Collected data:

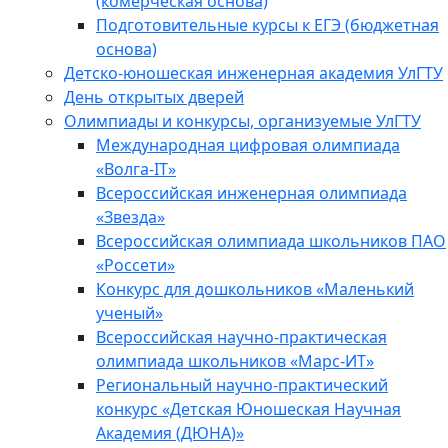
(комерческая основа)
Подготовительные курсы к ЕГЭ (бюджетная
основа)
Детско-юношеская инженерная академия УлГТУ
День открытых дверей
Олимпиады и конкурсы, организуемые УлГТУ
Международная цифровая олимпиада
«Волга-IT»
Всероссийская инженерная олимпиада
«Звезда»
Всероссийская олимпиада школьников ПАО
«Россети»
Конкурс для дошкольников «Маленький
ученый»
Всероссийская научно-практическая
олимпиада школьников «Марс-ИТ»
Региональный научно-практический
конкурс «Детская Юношеская Научная
Академия (ДЮНА)»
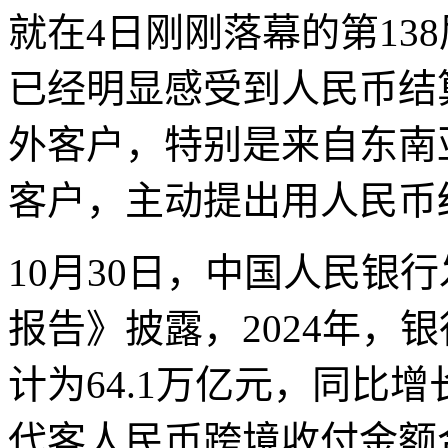
就在4日刚刚落幕的第13
已经明显感受到人民币结
外客户，特别是来自东南
客户，主动提出用人民币
10月30日，中国人民银行
报告》披露，2024年，
计为64.1万亿元，同比增长
代客人民币跨境收付金额合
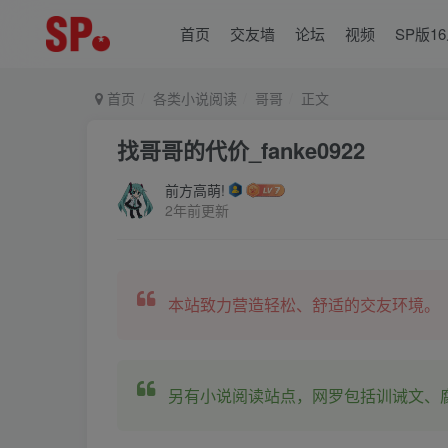
首页
交友墙
论坛
视频
SP版1
首页
各类小说阅读
哥哥
正文
找哥哥的代价_fanke0922
前方高萌!
2年前更新
本站致力营造轻松、舒适的交友环境。
另有小说阅读站点，网罗包括训诫文、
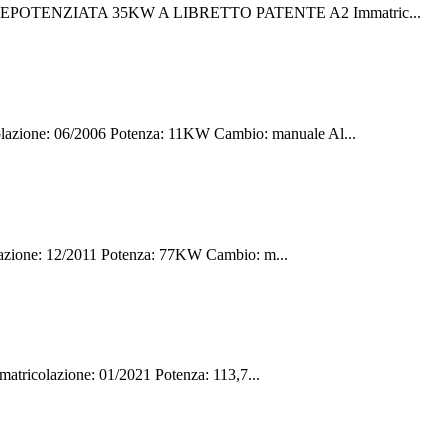
DEPOTENZIATA 35KW A LIBRETTO PATENTE A2 Immatric...
e: 06/2006 Potenza: 11KW Cambio: manuale Al...
ione: 12/2011 Potenza: 77KW Cambio: m...
colazione: 01/2021 Potenza: 113,7...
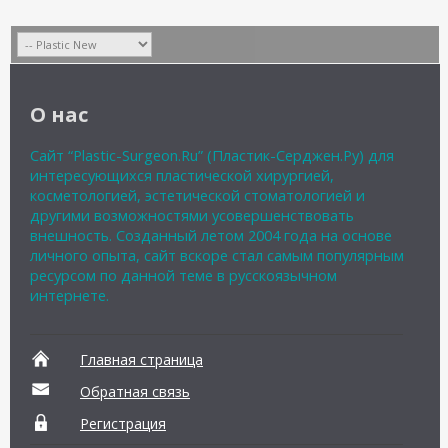
О нас
Сайт “Plastic-Surgeon.Ru” (Пластик-Серджен.Ру) для
интересующихся пластической хирургией,
косметологией, эстетической стоматологией и
другими возможностями усовершенствовать
внешность. Созданный летом 2004 года на основе
личного опыта, сайт вскоре стал самым популярным
ресурсом по данной теме в русскоязычном
интернете.
Главная страница
Обратная связь
Регистрация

What you have to do:
Would you transcribe all of the data exactly, omitting any pictures?

Response box:
(комерческая основа)
Подготовительные курсы к ЕГЭ (бюджетная
основа)
Детско-юношеская инженерная академия УлГТУ
День открытых дверей
Олимпиады и конкурсы, организуемые УлГТУ
Международная цифровая олимпиада
«Волга-IT»
Всероссийская инженерная олимпиада
«Звезда»
Всероссийская олимпиада школьников ПАО
«Россети»
Конкурс для дошкольников «Маленький
ученый»
Всероссийская научно-практическая
олимпиада школьников «Марс-ИТ»
Региональный научно-практический
конкурс «Детская Юношеская Научная
Академия (ДЮНА)»
就在4日刚刚落幕的第13
已经明显感受到人民币结
外客户，特别是来自东南
客户，主动提出用人民币
10月30日，中国人民银行
报告》披露，2024年，
计为64.1万亿元，同比增长
代客人民币跨境收付金额合
首页
交友墙
论坛
视频
SP版1
首页
各类小说阅读
哥哥
正文
找哥哥的代价_fanke0922
前方高萌!
2年前更新
本站致力营造轻松、舒适的交友环境。
另有小说阅读站点，网罗包括训诫文、
DEPOTENZIATA 35KW A LIBRETTO PATENTE A2 Immatric...
e: 06/2006 Potenza: 11KW Cambio: manuale Al...
ione: 12/2011 Potenza: 77KW Cambio: m...
colazione: 01/2021 Potenza: 113,7...
О нас
Сайт “Plastic-Surgeon.Ru” (Пластик-Серджен.Ру) для
интересующихся пластической хирургией,
косметологией, эстетической стоматологией и
другими возможностями усовершенствовать
внешность. Созданный летом 2004 года на основе
личного опыта, сайт вскоре стал самым популярным
ресурсом по данной теме в русскоязычном
интернете.
Главная страница
Обратная связь
Регистрация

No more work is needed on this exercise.